━━ Supplied passage
The mono to C++ bindings and integration are
accomplished through a change in the mono vtable layout. I made
mono's vtable extend backwards from the front of the vtable structure with -slot
vtable indexes, while c++'s vtable extends forwards after the mono vtable info
with normal positive indexes.
I also made a special platform dependent module
which extracts a classes vtable and method pointers is used to register the
C++'s methods as mono "internal" methods, and also give mono the layout of the
C++'s vtable so that mono can build the correct hybrid mono/c++ vtables when it
instantiates a c++ class. In the hybrid system, mono is
responsible for allocating and building all objects, both C++ and managed, but
as far as mono is concerned there is no difference between the two. I
think this should also work with practically any C++ compiler, though the user
will have to make a small interface to extract the method and vtable
pointers.
━━━━
━━ Supplied data
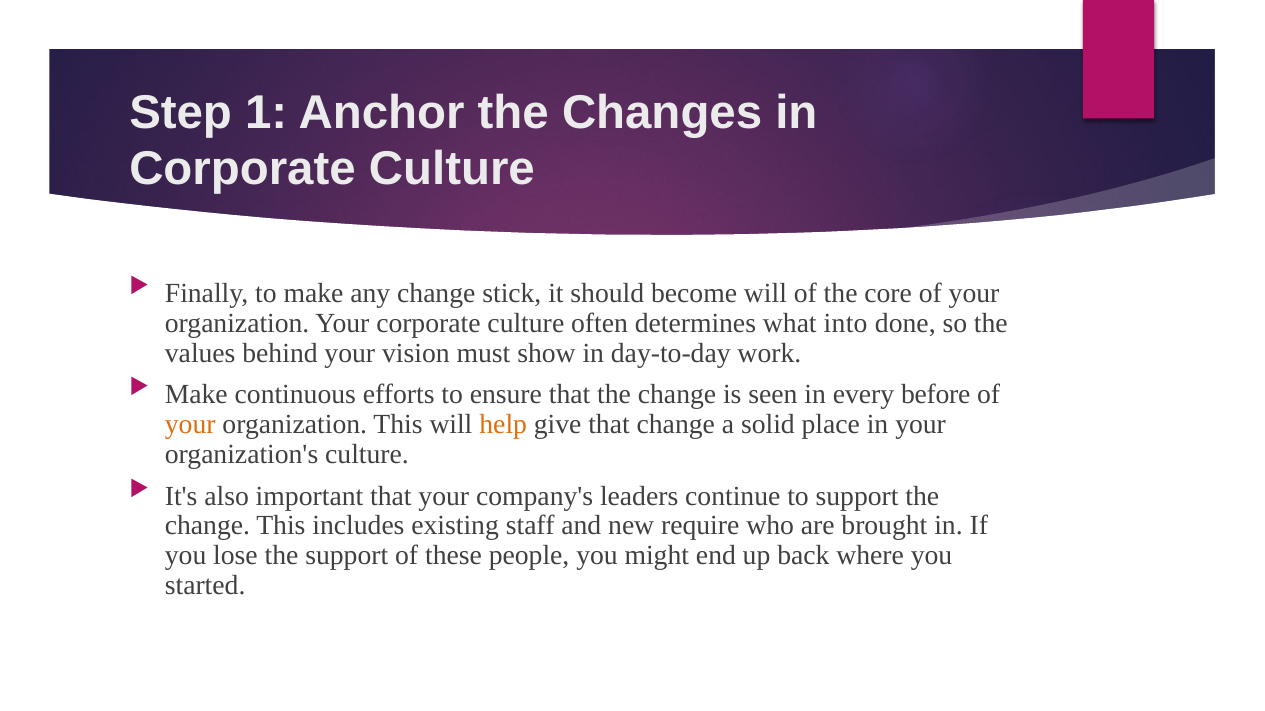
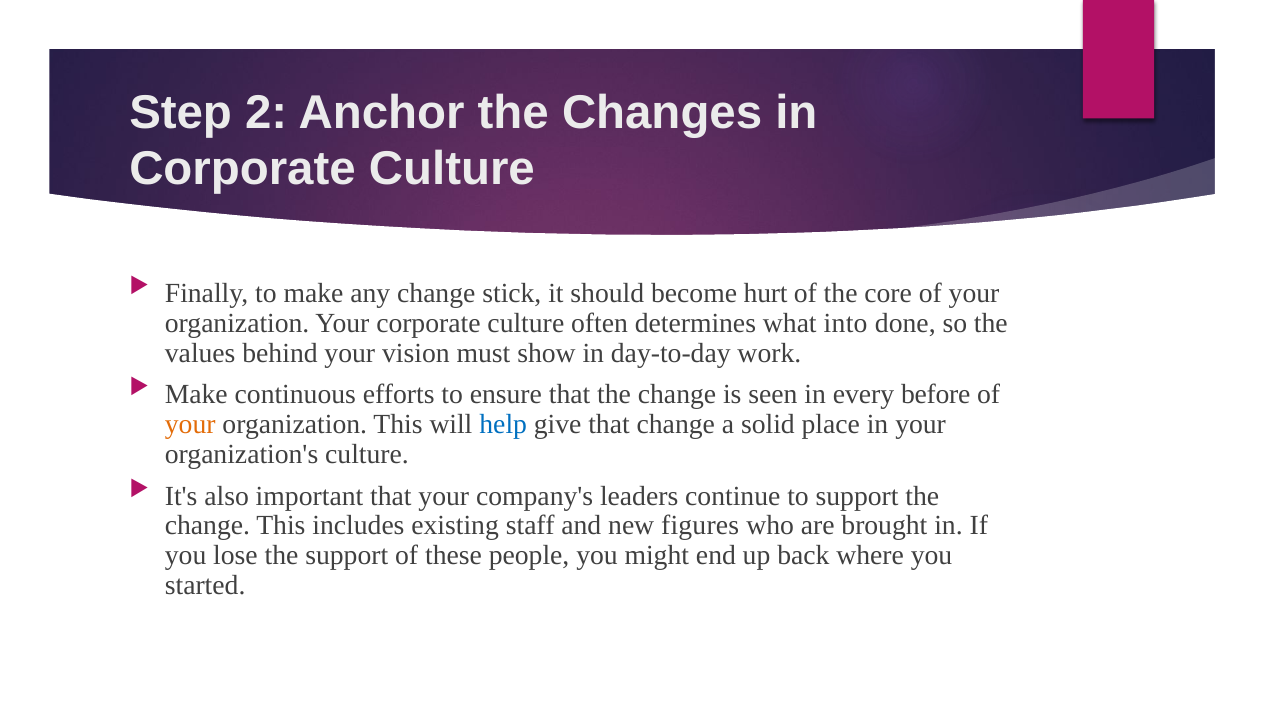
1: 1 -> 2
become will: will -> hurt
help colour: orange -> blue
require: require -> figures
━━━━
> **Short problem A**
Quote the portion of the mono/C++ vtable passage that opens with the words containing "The mono to" and closes with "normal positive indexes.".
> **Short problem B**
For each statement, say whether the mono/C++ vtable passage agrees with it, answering yes or no and quoting the deciding words: (i) mono's vtable extends backwards from the front of the vtable structure; (ii) in the hybrid system, C++ objects are allocated outside mono while mono allocates only managed objects; (iii) the approach is expected to work with only one specific C++ compiler.
> **Short problem C**
Carry on the mono/C++ vtable passage from its final sentence.
The listing plays no part in what follows and can be set aside.

> **Response A**
The mono to C++ bindings and integration are
accomplished through a change in the mono vtable layout. I made
mono's vtable extend backwards from the front of the vtable structure with -slot
vtable indexes, while c++'s vtable extends forwards after the mono vtable info
with normal positive indexes.

> **Response B**
(i) Yes: "I made mono's vtable extend backwards from the front of the vtable structure"
(ii) No: "mono is responsible for allocating and building all objects, both C++ and managed"
(iii) No: "I think this should also work with practically any C++ compiler"

> **Response C**
The C++ to mono bindings use macros which utilize
C's variable length argument list (...) format and function pointer semantics to
simply get the mono vtable function adress, and call it with the arguments to
the C++ version of the function. This compiles down into a very very nice
inline call in C++ that is really no different than calling a native C++ method,
except that the target of the call may be a trampolined Jit compiled method or
an interpreted method.
There was a bug in the mono trampoline code
(eax,edx,ecx were out of order), but since this code has been replaced in the
latest version, the problem is moot. Also, I had to actually make the Mint
system create real native calls for the vtable.. the version I had was just
placing mono "method" pointers in the vtable slots.
Finally, I converted both "mono" and "mint" into
statically linkable libraries with the expedient of changing their "main()"
functions to "mono()" and "mint()" respectively when MONO_LIB or MINT_LIB
was defined.
My test program works as follows...
The program initializes, and all global
constructors for the "Mono_Cpp::RegClass" classes add themselves to the
void (*mono_initialize_callback)() function pointer I added in order for
mono to call them back during mono's initialization.
The "main" method of my program is called. I
simply call create a 2 element array for mono's argv[] array with the name
of my internal metadata image file as the image to run (i.e. const char*
_argv[] = { argv[0], "internal:\\MyTest.exe" }; mono(2, _argv); )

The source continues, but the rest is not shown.